Start of Block

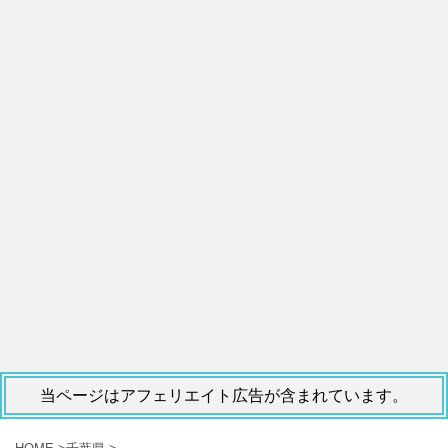
当ページはアフェリエイト広告が含まれています。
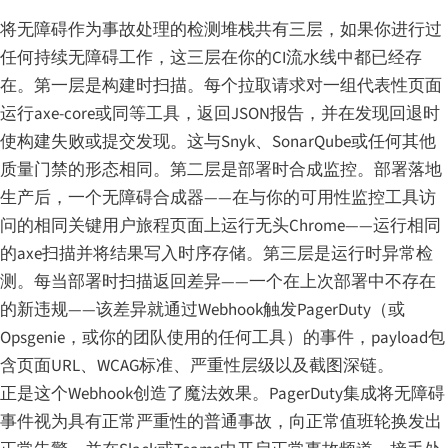
将无障碍作为事故处理的检测堆栈共有三层，如果你进行过
任何持续无障碍工作，这三层在你的CI流水线中都已经存
在。第一层是构建时扫描。每个拉取请求对一组代表性页面
运行axe-core或同等工具，返回JSON报告，并在发现回退时
使构建失败或提交发现。这与Snyk、SonarQube或任何其他
质量门禁的形态相同。第二层是部署时合成监控。部署落地
生产后，一个无障碍合成器——在与你的可用性监控工具访
问的相同关键用户旅程页面上运行无头Chrome——运行相同
的axe扫描并将结果写入时序存储。第三层是运行时异常检
测。每当部署时扫描返回差异——一个在上次部署中不存在
的新违规——该差异就通过Webhook触发PagerDuty（或
Opsgenie，或你的团队使用的任何工具）的事件，payload包
含页面URL、WCAG标准、严重性层级以及截图深链。
正是这个Webhook创造了魔法效果。PagerDuty集成将无障碍
事件视为具有正常严重性的普通事故，向正常值班轮换发出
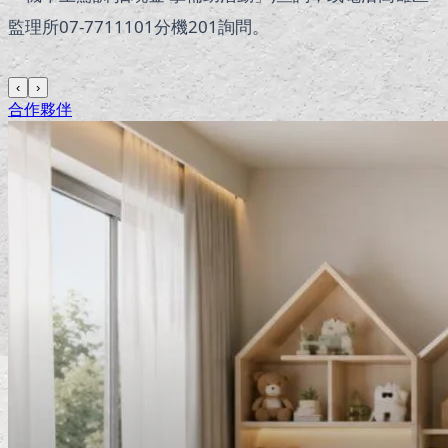
監理所07-7711101分機201詢問。
‹
›
合作夥伴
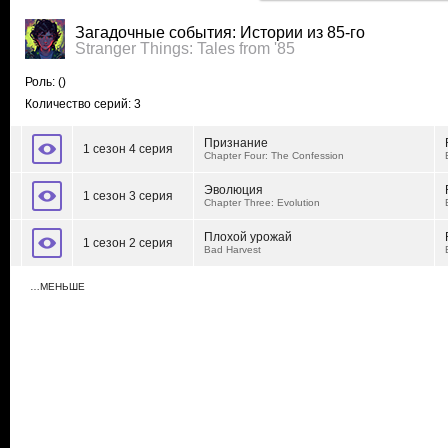
Загадочные события: Истории из 85-го
Stranger Things: Tales from '85
Роль:
()
Количество серий: 3
Признание
1 сезон 4 серия
Chapter Four: The Confession
Эволюция
1 сезон 3 серия
Chapter Three: Evolution
Плохой урожай
1 сезон 2 серия
Bad Harvest
…МЕНЬШЕ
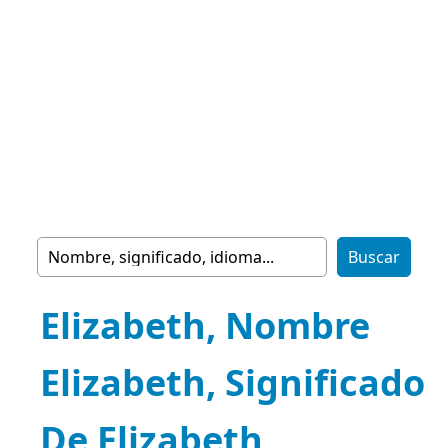
Elizabeth, Nombre
Elizabeth, Significado
De Elizabeth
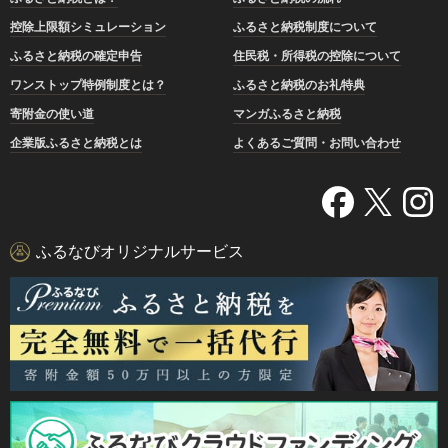
控除上限額シミュレーション
ふるさと納税制度について
ふるさと納税の確定申告
住民税・所得税の控除について
ワンストップ特例制度とは？
ふるさと納税のお礼特典
寄附金の使い道
マンガふるさと納税
企業版ふるさと納税とは
よくあるご質問・お問い合わせ
ふるなびオリジナルサービス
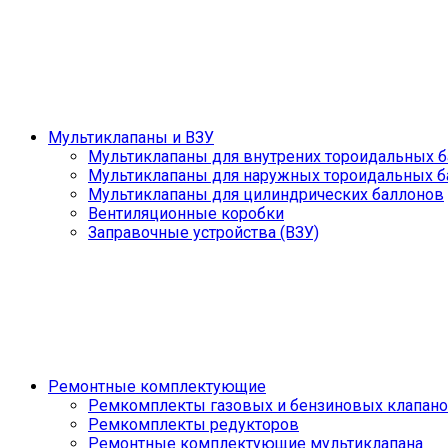
Мультиклапаны и ВЗУ
Мультиклапаны для внутрених тороидальных 
Мультиклапаны для наружных тороидальных б
Мультиклапаны для цилиндрических баллонов
Вентиляционные коробки
Заправочные устройства (ВЗУ)
Ремонтные комплектующие
Ремкомплекты газовых и бензиновых клапан
Ремкомплекты редукторов
Ремонтные комплектующие мультиклапана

End of Block

## DIRECTIONS
Please give every line above again word for word, apart from the pictures.

## YOUR RESPONSE
当ページはアフェリエイト広告が含まれています。
将无障碍作为事故处理的检测堆栈共有三层，如果你进行过
任何持续无障碍工作，这三层在你的CI流水线中都已经存
在。第一层是构建时扫描。每个拉取请求对一组代表性页面
运行axe-core或同等工具，返回JSON报告，并在发现回退时
使构建失败或提交发现。这与Snyk、SonarQube或任何其他
质量门禁的形态相同。第二层是部署时合成监控。部署落地
生产后，一个无障碍合成器——在与你的可用性监控工具访
问的相同关键用户旅程页面上运行无头Chrome——运行相同
的axe扫描并将结果写入时序存储。第三层是运行时异常检
测。每当部署时扫描返回差异——一个在上次部署中不存在
的新违规——该差异就通过Webhook触发PagerDuty（或
Opsgenie，或你的团队使用的任何工具）的事件，payload包
含页面URL、WCAG标准、严重性层级以及截图深链。
正是这个Webhook创造了魔法效果。PagerDuty集成将无障碍
事件视为具有正常严重性的普通事故，向正常值班轮换发出
監理所07-7711101分機201詢問。
‹
›
合作夥伴
Загадочные события: Истории из 85-го
Stranger Things: Tales from '85
Роль:
()
Количество серий: 3
Признание
1 сезон 4 серия
Chapter Four: The Confession
Эволюция
1 сезон 3 серия
Chapter Three: Evolution
Плохой урожай
1 сезон 2 серия
Bad Harvest
…МЕНЬШЕ
Elizabeth, Nombre
Elizabeth, Significado
De Elizabeth
控除上限額シミュレーション
ふるさと納税制度について
ふるさと納税の確定申告
住民税・所得税の控除について
ワンストップ特例制度とは？
ふるさと納税のお礼特典
寄附金の使い道
マンガふるさと納税
企業版ふるさと納税とは
よくあるご質問・お問い合わせ
ふるなびオリジナルサービス
Мультиклапаны и ВЗУ
Мультиклапаны для внутрених тороидальных 
Мультиклапаны для наружных тороидальных б
Мультиклапаны для цилиндрических баллонов
Вентиляционные коробки
Заправочные устройства (ВЗУ)
Ремонтные комплектующие
Ремкомплекты газовых и бензиновых клапан
Ремкомплекты редукторов
Ремонтные комплектующие мультиклапана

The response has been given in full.